- Work required -
Locate every line in the material below that contains the string "page" and copy each one in full. Case counts.

──────── Data ────────

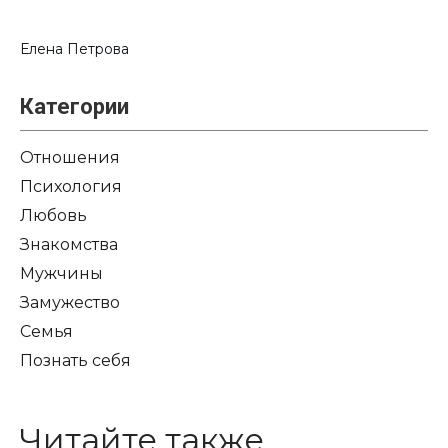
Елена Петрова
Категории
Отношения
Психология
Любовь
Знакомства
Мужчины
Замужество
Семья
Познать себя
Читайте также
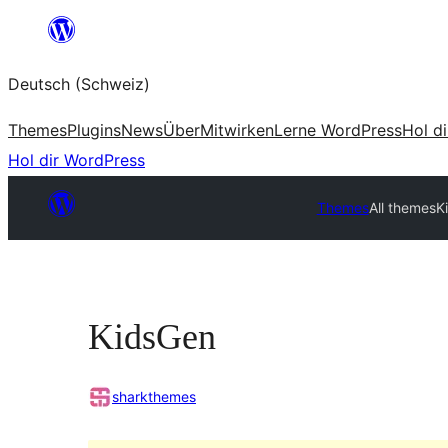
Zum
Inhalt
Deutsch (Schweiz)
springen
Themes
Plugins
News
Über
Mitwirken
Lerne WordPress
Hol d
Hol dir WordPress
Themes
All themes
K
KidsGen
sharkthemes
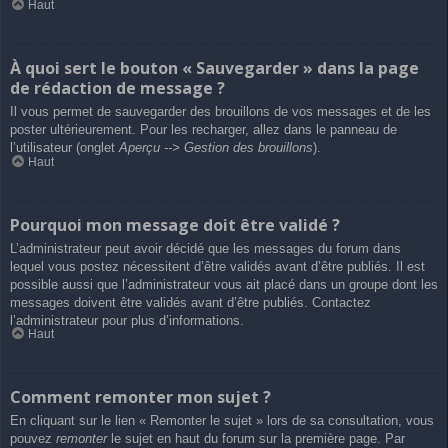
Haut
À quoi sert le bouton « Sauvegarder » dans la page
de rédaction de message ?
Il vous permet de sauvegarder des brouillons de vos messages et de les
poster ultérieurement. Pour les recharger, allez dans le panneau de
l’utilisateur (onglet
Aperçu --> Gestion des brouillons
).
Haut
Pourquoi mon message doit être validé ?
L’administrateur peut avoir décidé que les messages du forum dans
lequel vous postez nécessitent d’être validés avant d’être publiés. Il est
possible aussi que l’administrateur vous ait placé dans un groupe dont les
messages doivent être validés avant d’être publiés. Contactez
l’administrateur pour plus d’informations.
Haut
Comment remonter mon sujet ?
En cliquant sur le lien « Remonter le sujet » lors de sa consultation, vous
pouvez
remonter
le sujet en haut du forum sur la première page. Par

────────
──────── Data ────────

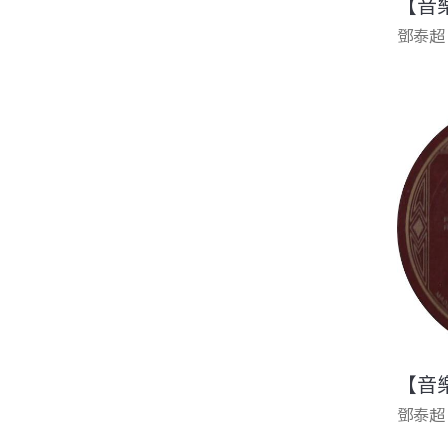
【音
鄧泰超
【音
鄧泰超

────────

- Solution for this exercise -
À quoi sert le bouton « Sauvegarder » dans la page
le sujet en haut du forum sur la première page. Par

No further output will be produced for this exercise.